**What you will do:** Find and return every line of the data that contains the word "lines".

**Information supplied:**

[Start of section]

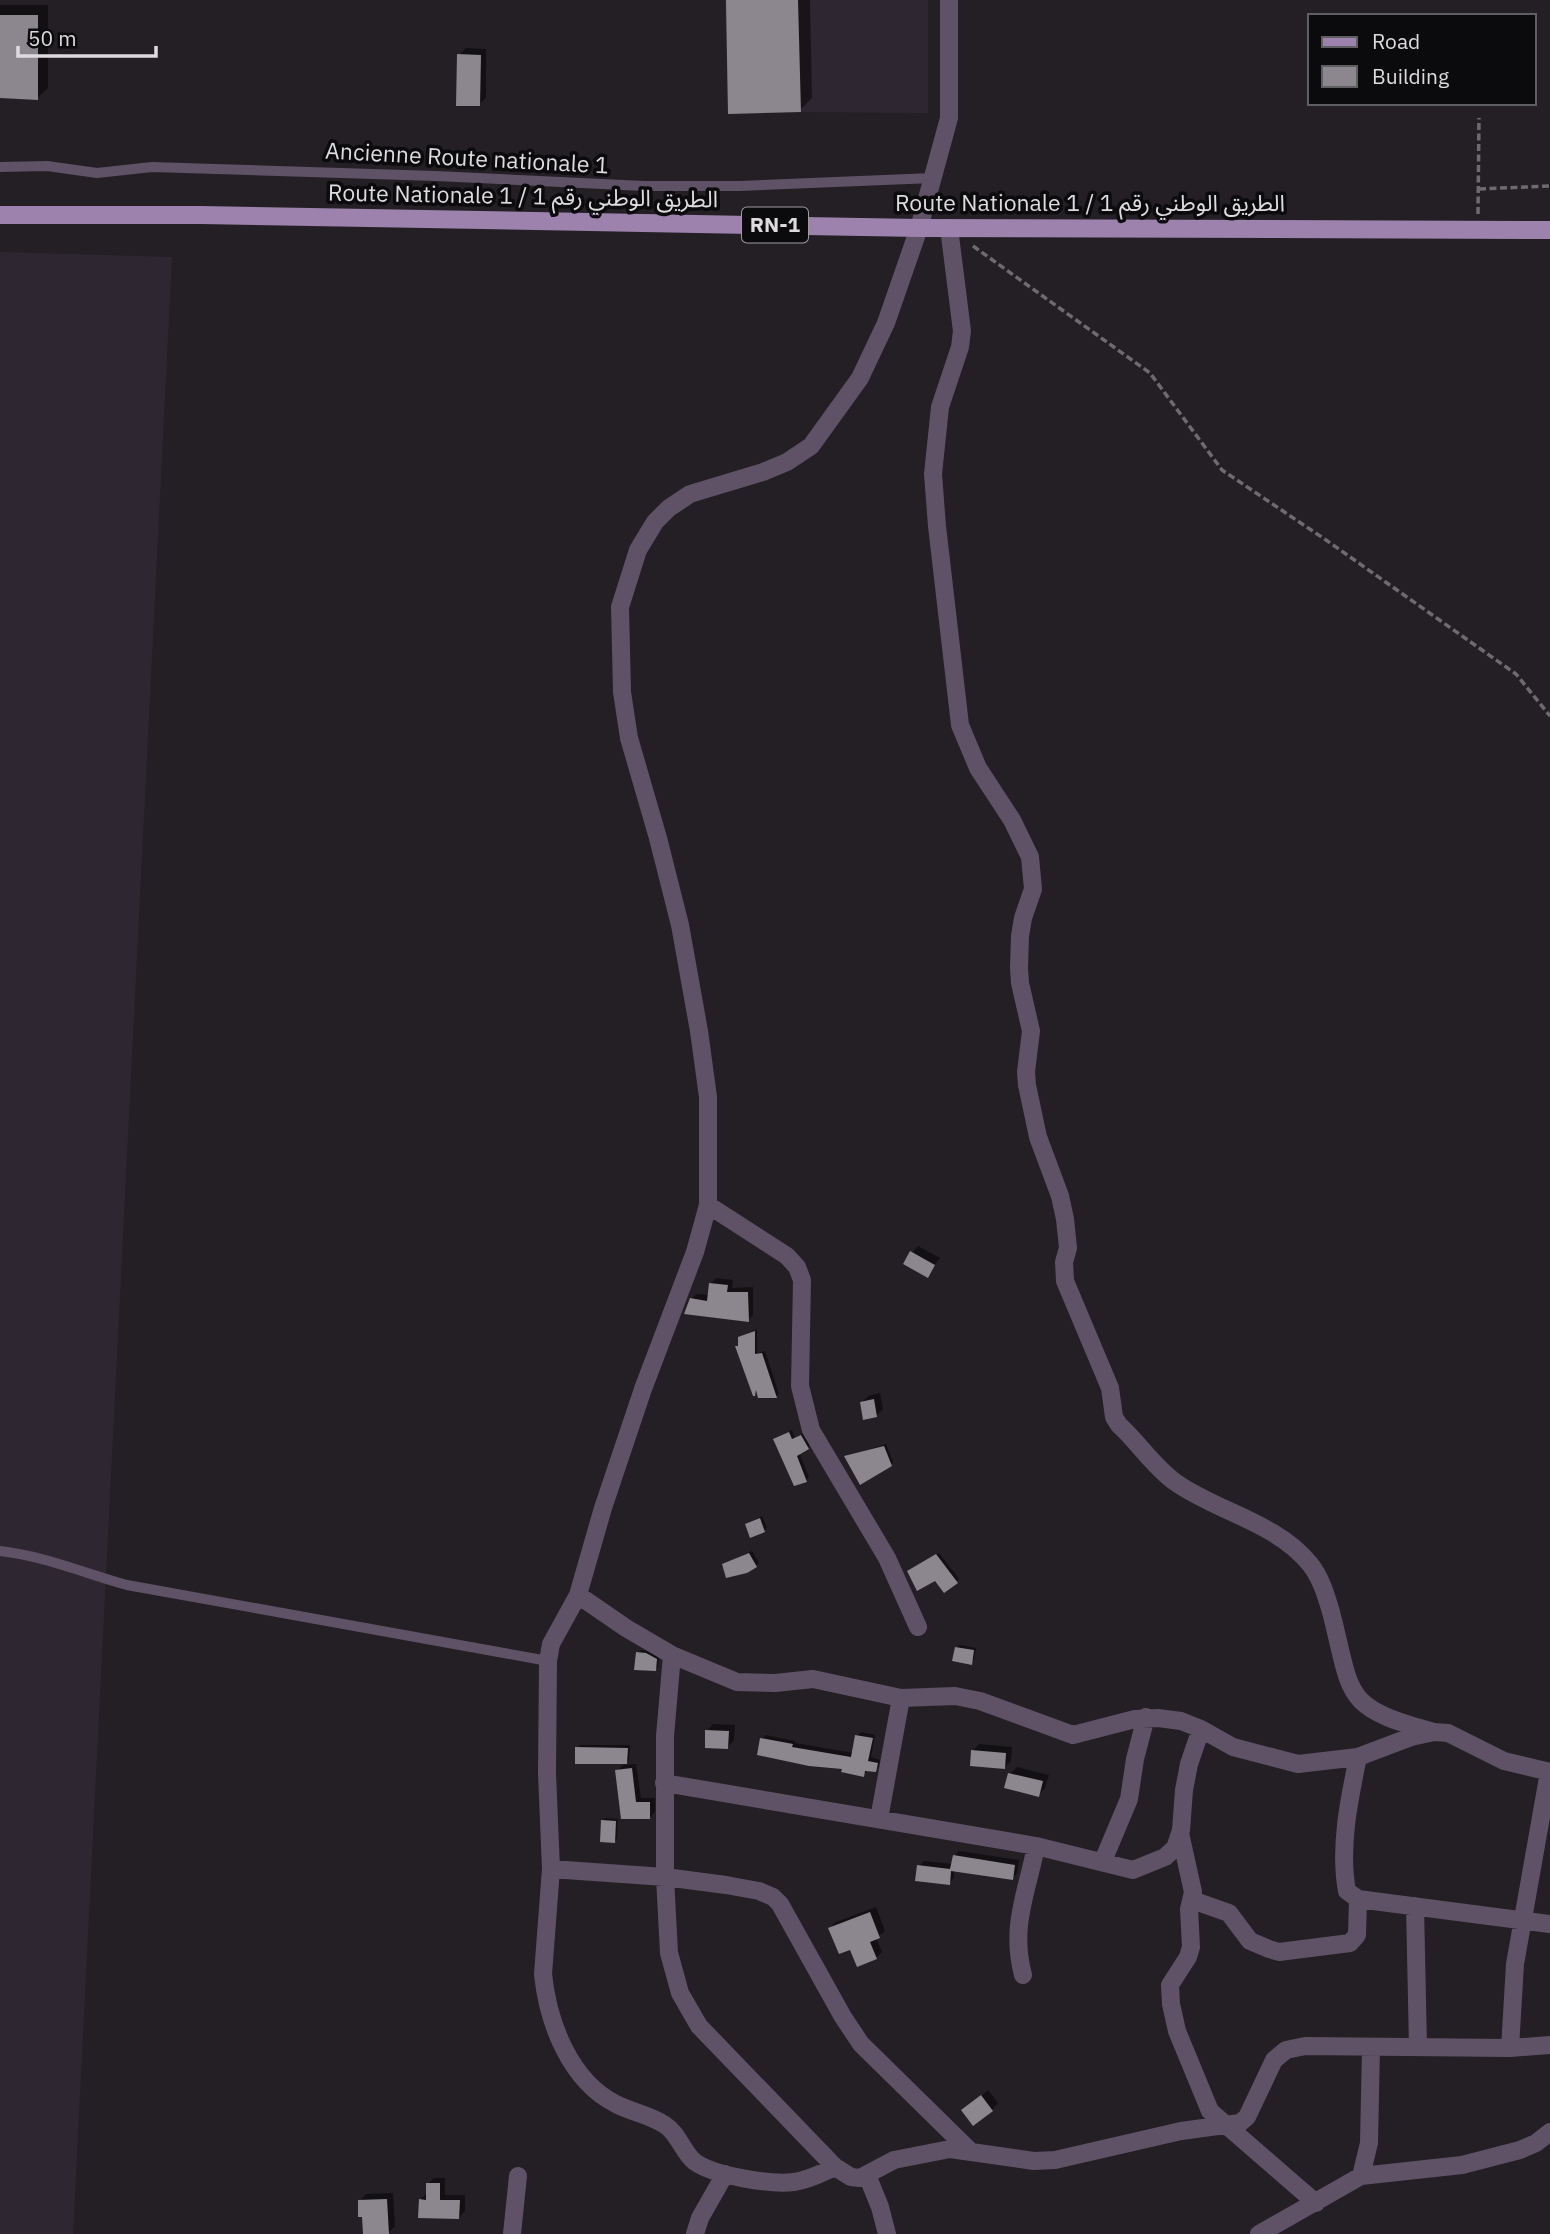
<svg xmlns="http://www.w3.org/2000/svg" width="1550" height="2234" font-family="'IBM Plex Sans','Noto Sans Arabic',sans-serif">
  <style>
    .built { fill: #2e2732 }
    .shadow { fill: #0007 }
    .building { fill: #8c878f }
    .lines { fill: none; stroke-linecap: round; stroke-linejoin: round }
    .path { stroke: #6e6a70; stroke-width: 3.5; stroke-dasharray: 7 3.5; stroke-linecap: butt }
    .service { stroke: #5f5266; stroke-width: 10 }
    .minor { stroke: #5f5266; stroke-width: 18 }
    .primary { stroke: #9c82ac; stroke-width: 18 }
    .labels { text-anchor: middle; stroke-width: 7; stroke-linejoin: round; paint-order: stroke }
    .shield { fill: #0b0a0c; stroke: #9f9ca0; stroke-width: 2 }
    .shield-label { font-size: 21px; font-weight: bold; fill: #dedbdf }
    .street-label { font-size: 23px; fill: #dedbdf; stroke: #0b0a0c }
  </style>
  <rect width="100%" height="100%" fill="#231f25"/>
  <path class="built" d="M725,0H928V113L801,112L728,114Z
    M0,252L172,257L73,2234H0Z"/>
  <path class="shadow" d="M727,0H810L812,98L800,110Z
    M0,5H48V88L37,98L0,96Z
    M466,48L486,49V98L479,104L459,55Z
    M918,1246L940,1258L927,1275L912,1253Z
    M716,1278L733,1280L732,1288L753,1287V1315L748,1320L691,1299L697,1294L709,1295L711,1283Z
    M757,1329V1353L765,1351L779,1394L776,1396L757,1391L754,1395L740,1338Z
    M880,1393L883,1409L877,1415L862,1402L868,1396Z
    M792,1430L795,1438L804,1433L811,1445L799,1452L809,1477L806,1480L775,1440Z
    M886,1444L893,1462L891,1465L846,1457Z
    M762,1516L767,1528L764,1531L747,1524Z
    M752,1551L759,1563L756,1566L724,1564Z
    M939,1553L959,1579L956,1582L935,1579L909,1571Z
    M960,1645L976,1648L974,1660L971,1663L957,1648Z
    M641,1650L650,1651L659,1657L658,1667L655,1670L638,1653Z
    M713,1724L735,1725L734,1740L728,1747L707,1731Z
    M861,1732L875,1735L871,1757L880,1760L879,1766L875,1770H868L863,1775L762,1739L766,1735L795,1741V1743L854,1753L857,1736Z
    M979,1744L1012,1747L1011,1761L1004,1768L973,1751Z
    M580,1745H630L629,1760L623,1765L636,1764L641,1798H655V1812L649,1818L622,1817L617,1771L625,1763L577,1748Z
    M1017,1767L1049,1775L1045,1788L1039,1795L1010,1774Z
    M605,1818L618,1819L617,1838L615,1841L602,1821Z
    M959,1851L1019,1860L1017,1873L1012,1878L954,1870V1878L949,1883L919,1866L924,1861L953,1864L954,1856Z
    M876,1907L885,1931L876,1938L882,1952L876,1958L851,1948L830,1928L836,1922Z
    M988,2090L998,2103L992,2110L968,2107Z
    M434,2178H445V2195H465V2211L459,2217L420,2200L426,2194L428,2184Z
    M393,2193L395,2226L388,2233L360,2201L366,2194Z"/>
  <path class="building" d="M726,0H798L801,112L728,114Z
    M0,15H38V100L0,98Z
    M457,54L481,55L480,106H456Z
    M910,1251L935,1265L928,1278L903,1264Z
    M709,1283L728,1285L727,1292H748L749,1322L684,1314L690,1298L707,1301Z
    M755,1331V1354L762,1353L777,1398H758L756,1390L755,1396H753L735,1346H738V1337Z
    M874,1399L877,1417L863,1420L860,1402Z
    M789,1432L792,1439L801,1435L809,1449L797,1456L807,1482L794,1486L773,1439Z
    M884,1446L892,1466L860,1485L844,1456Z
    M760,1518L765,1532L750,1538L745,1524Z
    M749,1553L757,1567L747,1573L726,1578L722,1564Z
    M936,1554L958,1583L944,1593L935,1581L917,1591L907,1571Z
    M955,1647L974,1650L972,1665L952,1661Z
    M636,1652L646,1653L657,1659L656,1671L634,1670Z
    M705,1730L729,1731L728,1749L705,1748Z
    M855,1735L873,1738L868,1761L878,1763L876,1772L865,1771L864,1777L841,1772L842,1769L809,1766L757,1755L760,1738L793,1744L792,1747L851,1757Z
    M575,1747L628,1748L627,1764H575Z
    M971,1750L1006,1753L1005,1769L970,1766Z
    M632,1768L636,1802H650V1819H621L615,1770Z
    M1008,1773L1043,1781L1039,1797L1004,1788Z
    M601,1820L616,1821L615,1843L600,1842Z
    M953,1855L1015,1865L1013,1880L951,1871L950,1885L915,1881L917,1865L950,1869Z
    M870,1912L880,1938L870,1942L877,1959L857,1967L850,1950L839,1954L828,1928Z
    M981,2095L993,2111L973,2126L961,2110Z
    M426,2183H440V2200H460L459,2219L418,2218L419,2199L426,2200Z
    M387,2199L389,2234H363L362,2217H358V2200Z"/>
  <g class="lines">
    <path class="path" d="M1479,189L1550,186
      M1478,214L1479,118
      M973,246L1150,373L1222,470L1326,540L1516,674L1550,716"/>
    <path class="service" d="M0,167L47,166L97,173L152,167L436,176L644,186H740L933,178
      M0,1551C44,1556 84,1573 127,1585L548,1661"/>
    <path class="minor" d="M949,228L962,331L960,347L940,407L933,474L937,526L960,725L978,768L1012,820L1030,857L1033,889L1023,918L1020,936L1019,968L1020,983L1031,1031L1026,1072L1027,1085L1038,1137L1060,1196L1065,1219L1068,1248L1064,1262L1065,1281L1110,1388L1114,1417L1119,1425C1138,1442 1153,1466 1175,1482C1217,1512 1276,1522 1310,1564C1321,1578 1326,1595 1331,1612C1353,1697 1341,1707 1434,1732
      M708,1205L787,1256L797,1267L802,1280L800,1386L811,1430L887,1558L918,1627
      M578,1595L626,1628L672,1655L737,1682L775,1683L813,1679L901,1698L955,1696L980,1701L1073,1735L1135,1719L1158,1718L1181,1721L1201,1729L1233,1747L1298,1764L1358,1757L1411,1737L1434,1732L1448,1733L1504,1761L1550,1772
      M672,1655L665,1736V1877L669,1953L680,1993L699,2026L835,2167L851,2177L860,2178L894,2160L950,2149L1034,2161L1055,2160L1181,2131L1240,2123L1247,2117L1274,2060L1286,2050L1305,2046L1510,2048L1550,2045
      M1358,1757C1349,1800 1339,1848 1347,1891L1358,1899L1550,1924
      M664,1783L1036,1846L1133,1870L1165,1857L1175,1848L1181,1830L1184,1790L1189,1764L1201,1729
      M879,1819L901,1698
      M1180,1833L1193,1892L1189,1909L1191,1947L1188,1957L1170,1985L1171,2004L1177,2031L1210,2111L1316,2203
      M1103,1861L1129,1799L1135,1759L1146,1717
      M551,1869L665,1877L726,1885L759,1891L773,1897L780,1904L843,2017L861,2044L969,2150
      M1192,1900L1229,1913L1250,1941L1269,1949L1279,1952L1350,1943L1357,1935L1358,1899
      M1415,1906L1418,2047
      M1023,1975C1010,1926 1027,1893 1036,1846
      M1510,2048L1515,1964L1549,1772
      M835,2167C822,2173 809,2180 794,2182C771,2185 715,2176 695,2162C683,2153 679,2134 665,2125C650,2115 631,2112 616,2104C570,2081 548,2023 543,1974L551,1869L547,1773L548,1661L551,1644L578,1595L603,1508L643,1389L695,1252L708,1205V1097L699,1031L680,925L658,838L629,738L622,692L620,607L638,550L655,522L669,508L690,494L763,472L787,462L811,446L860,378L886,323L919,228L949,118V0
      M867,2175L880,2207L887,2234
      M1361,2176L1369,2143L1371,2047
      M512,2234L518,2176
      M695,2234L700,2218L725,2174
      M1259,2234L1361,2176L1462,2165L1520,2150L1536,2143L1550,2132"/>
    <path class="primary" d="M0,215H201L919,228L1550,230"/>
  </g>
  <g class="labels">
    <rect class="shield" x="742" y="207.5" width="66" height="35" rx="5"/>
    <g class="shield-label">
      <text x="775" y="232">RN-1</text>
    </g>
    <g class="street-label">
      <text transform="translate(467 158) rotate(3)" y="8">Ancienne Route nationale 1</text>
      <text transform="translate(523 196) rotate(1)" y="8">Route Nationale 1 / الطريق الوطني رقم 1</text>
      <text x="1090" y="211">Route Nationale 1 / الطريق الوطني رقم 1</text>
    </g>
  </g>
  <rect x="1308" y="14" width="228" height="91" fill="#0b0a0c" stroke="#5f5e60" stroke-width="2"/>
  <rect x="1322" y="37" width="35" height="10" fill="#9c82ac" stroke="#5f5e60" stroke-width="2"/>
  <text x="1372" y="49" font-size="21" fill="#dedbdf">Road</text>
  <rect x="1322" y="66" width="35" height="21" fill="#8c878f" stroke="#5f5e60" stroke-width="2"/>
  <text x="1372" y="84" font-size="21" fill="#dedbdf">Building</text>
  <path d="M18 46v10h138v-10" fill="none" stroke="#dedbdf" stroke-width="3.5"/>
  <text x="28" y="46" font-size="21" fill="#dedbdf" stroke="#0b0a0c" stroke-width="5" paint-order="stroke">50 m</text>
</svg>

[End of section]

**Result for this exercise:**
    .lines { fill: none; stroke-linecap: round; stroke-linejoin: round }
  <g class="lines">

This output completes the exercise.